Leyland fared better after that. In 2010, Detroit bounced up and down all season, finishing at 81-81. And in 2011, the Tigers went on their first September rampage in quite some time, winning the AL Central by 15 games. They also took the division in 2012 and ’13 –- although in 2013 (Leyland’s last season), having clinched a playoff spot, Detroit resembled the 1988 Red Sox by playing lackadaisical ball the final week of the season while Cleveland finished with a flourish and wound up just a game off the pace.
Jaffe wrote a book, “Evaluating Baseball’s Managers,” published by McFarland & Co. in Jefferson, N.C. It’s a wonderful book, although its statistical analysis ends with the 2008 season. The website promoted on the back cover of the book appears to have been hijacked by someone who knows little or nothing about how to evaluate managers, and no new content has been posted in several years.
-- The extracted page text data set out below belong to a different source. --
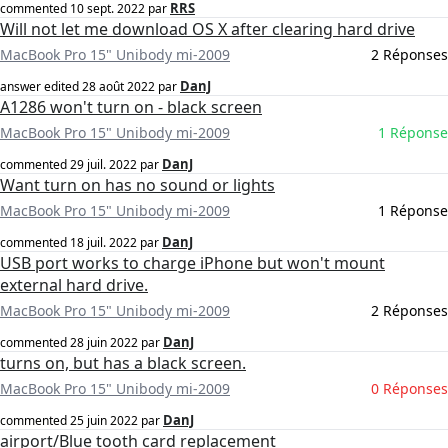
RRS
commented
10 sept. 2022
par
Will not let me download OS X after clearing hard drive
MacBook Pro 15" Unibody mi-2009
2 Réponses
DanJ
answer edited
28 août 2022
par
A1286 won't turn on - black screen
MacBook Pro 15" Unibody mi-2009
1 Réponse
DanJ
commented
29 juil. 2022
par
Want turn on has no sound or lights
MacBook Pro 15" Unibody mi-2009
1 Réponse
DanJ
commented
18 juil. 2022
par
USB port works to charge iPhone but won't mount
external hard drive.
MacBook Pro 15" Unibody mi-2009
2 Réponses
DanJ
commented
28 juin 2022
par
turns on, but has a black screen.
MacBook Pro 15" Unibody mi-2009
0 Réponses
DanJ
commented
25 juin 2022
par
airport/Blue tooth card replacement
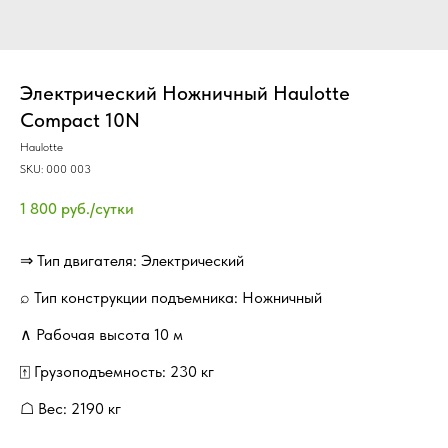
Электрический Ножничный Haulotte
Compact 10N
Haulotte
SKU:
000 003
1 800
руб./сутки
⇒ Тип двигателя: Электрический
⌕ Тип конструкции подъемника: Ножничный
∧ Рабочая высота 10 м
⍐ Грузоподъемность: 230 кг
☖ Вес: 2190 кг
But I did get in touch with Jaffe by phone, and he’s working on a few new tweaks on his analysis, just in case there’s a new edition of the book. And the creator of the database Jaffe used for his evaluations is reworking it to be able to include WAR, the stat du jour (remember Win Shares? Runs Created? Total Player Rating?).
Jaffe, though, did note that sabermetric guru Bill James, in his latest edition of his baseball analytics book, put together an essay on managers and bullpens. In it, James ranks Leyland dead last at building a bullpen. Of course, these days managers don’t have the final word on how their roster is constructed — if they ever really did. But one can see the connection between a chronically overtaxed bullpen and a team’s collapse down the stretch.
This essay is not meant to be a “j’accuse!” directed at Leyland. After all, he did lead the Tigers to two World Series and four years in the postseason in his eight seasons as manager –- more than any other Detroit skipper and a great rate than any prior manager. It’s just that managers can be subject to statistical analysis just like players can -– and it wouldn’t have hurt in retrospect had Leyland had someone like Mariano Rivera shutting down the opposition game after game, season after season.